We
will soon be formally announcing the next major version of the
Apama product, but I thought I would give a bit of a sneak preview
here.
We've added a number of significant enhancements to the
product, one
in particular I want to highlight is a new parallel execution model.
Our CEP engine's new parallelism allows massive vertical
scalability on multi-core hardware. We can leverage 8-way, 16-way even
32-way processors with ease. We've enabled this capability
by extending the Apama EPL with four new keywords. To explain requires
a bit of background ...
In the Apama EPL, we have the notion of a “sub-monitor”, which can be thought of as a separate parameterized “instance” of a set of business logic that encompasses a scenario, a trading strategy for example. Each sub-monitor can load and maintain its own data (e.g. consider a sub-monitor as corresponding to a different occurrence, with different timeouts, key indicators, client data, etc.) and can set up its own listeners to key into a (different or overlapping) subset of the event stream. This allows us to easily model factory like behavior, with each sub-monitor maintaining it's own state and possibly listening for different (sequences of) events – but applying the same basic logic including the actions to take when an event condition becomes true. We call this our micro threading or mThread architecture.
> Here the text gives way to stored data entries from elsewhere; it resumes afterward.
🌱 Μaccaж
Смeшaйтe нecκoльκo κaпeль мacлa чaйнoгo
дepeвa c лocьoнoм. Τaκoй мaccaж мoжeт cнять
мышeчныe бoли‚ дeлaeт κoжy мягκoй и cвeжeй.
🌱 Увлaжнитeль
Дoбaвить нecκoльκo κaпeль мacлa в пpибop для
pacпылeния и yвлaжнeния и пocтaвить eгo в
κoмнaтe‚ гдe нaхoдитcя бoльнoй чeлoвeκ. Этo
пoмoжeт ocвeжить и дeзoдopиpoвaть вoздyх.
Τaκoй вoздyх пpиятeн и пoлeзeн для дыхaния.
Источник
In the latest Apama release, v4.1 we extended this and introduced the notion of contexts. These are silos of execution which take the factory model to the next level. ”context" is a reserved word in Apama 4.1 – it defines a collection of sub-monitors which can inter-operate in a protected address space, with strong semantics for inter-context communication (via event passing) similar in concept to the Erlang message passing programming model. Most importantly, it is also the unit of parallelization – allowing the same CEP engine to spawn multiple “contexts” which key into the event flow but execute in parallel on multi-core architectures.
Contexts in Apama's EPL adhere to our language's basic event paradigm, providing a safe semantic for concurrency yet avoiding the typical race conditions common in multi-threaded programming in other languages (i.e. java) which require the use of mutexes, semaphores, etc.
"The world IS concurrent. It IS parallel. Things happen all over the place at the same time. I could not drive my car on the highway if I did not intuitively understand the notion of concurrency; pure message-passing concurrency is what we do all the time."
A great quote, one that we've taken to heart in the design of the parallelism now available in our EPL. Our approach is based on a deep understanding of the types of applications being built with the Apama platform. Our broad customer base provided us that advantage. For example, we took our Smart Order Router Solution Accelerator, enhanced it to use the context model and did a performance benchmark and achieved a 6.5 times increase in overall capacity on an 8-core server while holding to a steady low-latency threshold (notice we also improved overall performance in the v4.1version over previous versions as well).
This is a graph that compares the Capacity (number of concurrent open orders that can be processed in a specific timescale) of the Equities Smart Order Router for an increasing number of symbols. The comparison was on three versions of the Apama product. In the parallel version we have modified the SOR to partition symbols across contexts (each context goes on a processor core). The machine used for the experiment was an 8-core Intel Server.
Apama's new enhanced parallel execution model is a reflection of how our customers use CEP technology to build out real world applications. The competitive landscape of CEP dwells on performance with wild claims of speed often without substance. It reminds me of a teenager revving their car's engine at a traffic light. You can see the needle on the tachometer race up, the engine makes a lot of noise, but to what purpose? With the new release of the Apama CEP platform it shows that we know how and when to engage the transmission.